**Entries provided:**
_ _ _ _ _ _ _

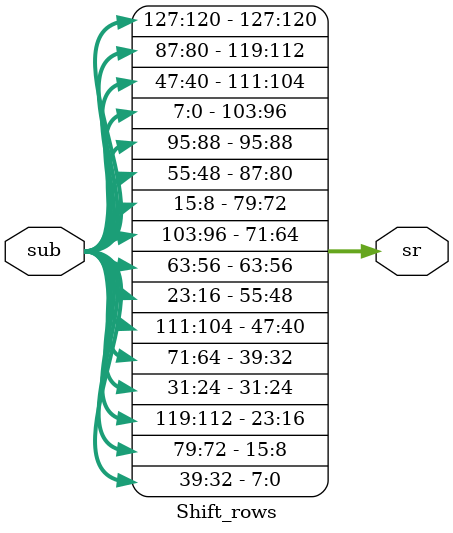
<source format=v>
`timescale 1ns / 1ps


module Shift_rows(sub, sr);
input  [127:0] sub;
output [127:0] sr;

assign sr[127:120] = sub[127:120];  
assign sr[119:112] = sub[87:80];
assign sr[111:104] = sub[47:40];
assign sr[103:96]  = sub[7:0];
   
assign sr[95:88] = sub[95:88];
assign sr[87:80] = sub[55:48];
assign sr[79:72] = sub[15:8];
assign sr[71:64] = sub[103:96];
   
assign sr[63:56] = sub[63:56];
assign sr[55:48] = sub[23:16];
assign sr[47:40] = sub[111:104];
assign sr[39:32] = sub[71:64];
   
assign sr[31:24] = sub[31:24];
assign sr[23:16] = sub[119:112];
assign sr[15:8]  = sub[79:72];
assign sr[7:0]   = sub[39:32]; 
endmodule

</source>
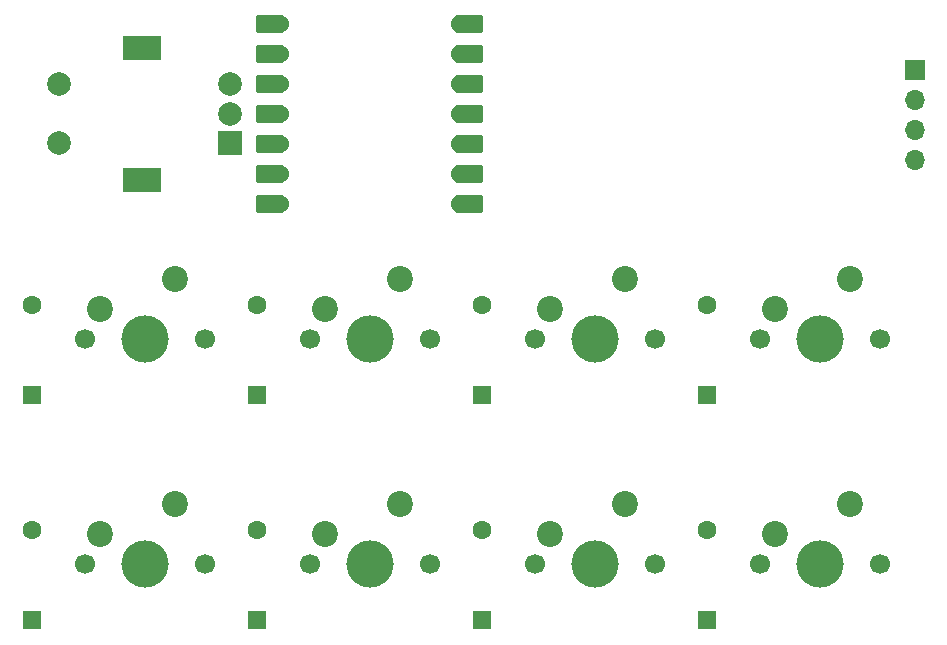
<source format=gbs>
G04 #@! TF.GenerationSoftware,KiCad,Pcbnew,9.0.2*
G04 #@! TF.CreationDate,2025-06-09T08:41:51+05:30*
G04 #@! TF.ProjectId,DevBuddy,44657642-7564-4647-992e-6b696361645f,rev?*
G04 #@! TF.SameCoordinates,Original*
G04 #@! TF.FileFunction,Soldermask,Bot*
G04 #@! TF.FilePolarity,Negative*
%FSLAX46Y46*%
G04 Gerber Fmt 4.6, Leading zero omitted, Abs format (unit mm)*
G04 Created by KiCad (PCBNEW 9.0.2) date 2025-06-09 08:41:51*
%MOMM*%
%LPD*%
G01*
G04 APERTURE LIST*
G04 Aperture macros list*
%AMRoundRect*
0 Rectangle with rounded corners*
0 $1 Rounding radius*
0 $2 $3 $4 $5 $6 $7 $8 $9 X,Y pos of 4 corners*
0 Add a 4 corners polygon primitive as box body*
4,1,4,$2,$3,$4,$5,$6,$7,$8,$9,$2,$3,0*
0 Add four circle primitives for the rounded corners*
1,1,$1+$1,$2,$3*
1,1,$1+$1,$4,$5*
1,1,$1+$1,$6,$7*
1,1,$1+$1,$8,$9*
0 Add four rect primitives between the rounded corners*
20,1,$1+$1,$2,$3,$4,$5,0*
20,1,$1+$1,$4,$5,$6,$7,0*
20,1,$1+$1,$6,$7,$8,$9,0*
20,1,$1+$1,$8,$9,$2,$3,0*%
G04 Aperture macros list end*
%ADD10RoundRect,0.152400X-1.063600X-0.609600X1.063600X-0.609600X1.063600X0.609600X-1.063600X0.609600X0*%
%ADD11C,1.524000*%
%ADD12RoundRect,0.152400X1.063600X0.609600X-1.063600X0.609600X-1.063600X-0.609600X1.063600X-0.609600X0*%
%ADD13R,1.700000X1.700000*%
%ADD14O,1.700000X1.700000*%
%ADD15C,2.000000*%
%ADD16R,3.200000X2.000000*%
%ADD17R,2.000000X2.000000*%
%ADD18C,2.200000*%
%ADD19C,1.700000*%
%ADD20C,4.000000*%
%ADD21C,1.600000*%
%ADD22RoundRect,0.250000X0.550000X-0.550000X0.550000X0.550000X-0.550000X0.550000X-0.550000X-0.550000X0*%
G04 APERTURE END LIST*
D10*
G04 #@! TO.C,U1*
X129898750Y-80486250D03*
D11*
X129063750Y-80486250D03*
D10*
X129898750Y-83026250D03*
D11*
X129063750Y-83026250D03*
D10*
X129898750Y-85566250D03*
D11*
X129063750Y-85566250D03*
D10*
X129898750Y-88106250D03*
D11*
X129063750Y-88106250D03*
D10*
X129898750Y-90646250D03*
D11*
X129063750Y-90646250D03*
D10*
X129898750Y-93186250D03*
D11*
X129063750Y-93186250D03*
D10*
X129898750Y-95726250D03*
D11*
X129063750Y-95726250D03*
X113823750Y-95726250D03*
D12*
X112988750Y-95726250D03*
D11*
X113823750Y-93186250D03*
D12*
X112988750Y-93186250D03*
D11*
X113823750Y-90646250D03*
D12*
X112988750Y-90646250D03*
D11*
X113823750Y-88106250D03*
D12*
X112988750Y-88106250D03*
D11*
X113823750Y-85566250D03*
D12*
X112988750Y-85566250D03*
D11*
X113823750Y-83026250D03*
D12*
X112988750Y-83026250D03*
D11*
X113823750Y-80486250D03*
D12*
X112988750Y-80486250D03*
G04 #@! TD*
D13*
G04 #@! TO.C,J1*
X167633750Y-84411250D03*
D14*
X167633750Y-86951250D03*
X167633750Y-89491250D03*
X167633750Y-92031250D03*
G04 #@! TD*
D15*
G04 #@! TO.C,SW15*
X95143750Y-85606250D03*
X95143750Y-90606250D03*
D16*
X102143750Y-82506250D03*
X102143750Y-93706250D03*
D15*
X109643750Y-85606250D03*
X109643750Y-88106250D03*
D17*
X109643750Y-90606250D03*
G04 #@! TD*
D18*
G04 #@! TO.C,SW7*
X136683750Y-123666250D03*
X143033750Y-121126250D03*
D19*
X145573750Y-126206250D03*
D20*
X140493750Y-126206250D03*
D19*
X135413750Y-126206250D03*
G04 #@! TD*
D21*
G04 #@! TO.C,D5*
X92868750Y-123348750D03*
D22*
X92868750Y-130968750D03*
G04 #@! TD*
D21*
G04 #@! TO.C,D6*
X111918750Y-123348750D03*
D22*
X111918750Y-130968750D03*
G04 #@! TD*
D21*
G04 #@! TO.C,D4*
X150018750Y-104298750D03*
D22*
X150018750Y-111918750D03*
G04 #@! TD*
D21*
G04 #@! TO.C,D8*
X150018750Y-123348750D03*
D22*
X150018750Y-130968750D03*
G04 #@! TD*
D21*
G04 #@! TO.C,D7*
X130968750Y-123348750D03*
D22*
X130968750Y-130968750D03*
G04 #@! TD*
D18*
G04 #@! TO.C,SW1*
X98583750Y-104616250D03*
X104933750Y-102076250D03*
D19*
X107473750Y-107156250D03*
D20*
X102393750Y-107156250D03*
D19*
X97313750Y-107156250D03*
G04 #@! TD*
G04 #@! TO.C,SW8*
X154463750Y-126206250D03*
D20*
X159543750Y-126206250D03*
D19*
X164623750Y-126206250D03*
D18*
X162083750Y-121126250D03*
X155733750Y-123666250D03*
G04 #@! TD*
D19*
G04 #@! TO.C,SW6*
X116363750Y-126206250D03*
D20*
X121443750Y-126206250D03*
D19*
X126523750Y-126206250D03*
D18*
X123983750Y-121126250D03*
X117633750Y-123666250D03*
G04 #@! TD*
D19*
G04 #@! TO.C,SW5*
X97313750Y-126206250D03*
D20*
X102393750Y-126206250D03*
D19*
X107473750Y-126206250D03*
D18*
X104933750Y-121126250D03*
X98583750Y-123666250D03*
G04 #@! TD*
D19*
G04 #@! TO.C,SW4*
X154463750Y-107156250D03*
D20*
X159543750Y-107156250D03*
D19*
X164623750Y-107156250D03*
D18*
X162083750Y-102076250D03*
X155733750Y-104616250D03*
G04 #@! TD*
D19*
G04 #@! TO.C,SW3*
X135413750Y-107156250D03*
D20*
X140493750Y-107156250D03*
D19*
X145573750Y-107156250D03*
D18*
X143033750Y-102076250D03*
X136683750Y-104616250D03*
G04 #@! TD*
D19*
G04 #@! TO.C,SW2*
X116363750Y-107156250D03*
D20*
X121443750Y-107156250D03*
D19*
X126523750Y-107156250D03*
D18*
X123983750Y-102076250D03*
X117633750Y-104616250D03*
G04 #@! TD*
D22*
G04 #@! TO.C,D3*
X130968750Y-111918750D03*
D21*
X130968750Y-104298750D03*
G04 #@! TD*
D22*
G04 #@! TO.C,D2*
X111918750Y-111918750D03*
D21*
X111918750Y-104298750D03*
G04 #@! TD*
D22*
G04 #@! TO.C,D1*
X92868750Y-111918750D03*
D21*
X92868750Y-104298750D03*
G04 #@! TD*
M02*

</source>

_ _ _ _ _ _ _

**Task details:** Search the listing above for lines containing "rounded", and copy them.

**The answer:**
0 Rectangle with rounded corners*
0 Add four circle primitives for the rounded corners*
0 Add four rect primitives between the rounded corners*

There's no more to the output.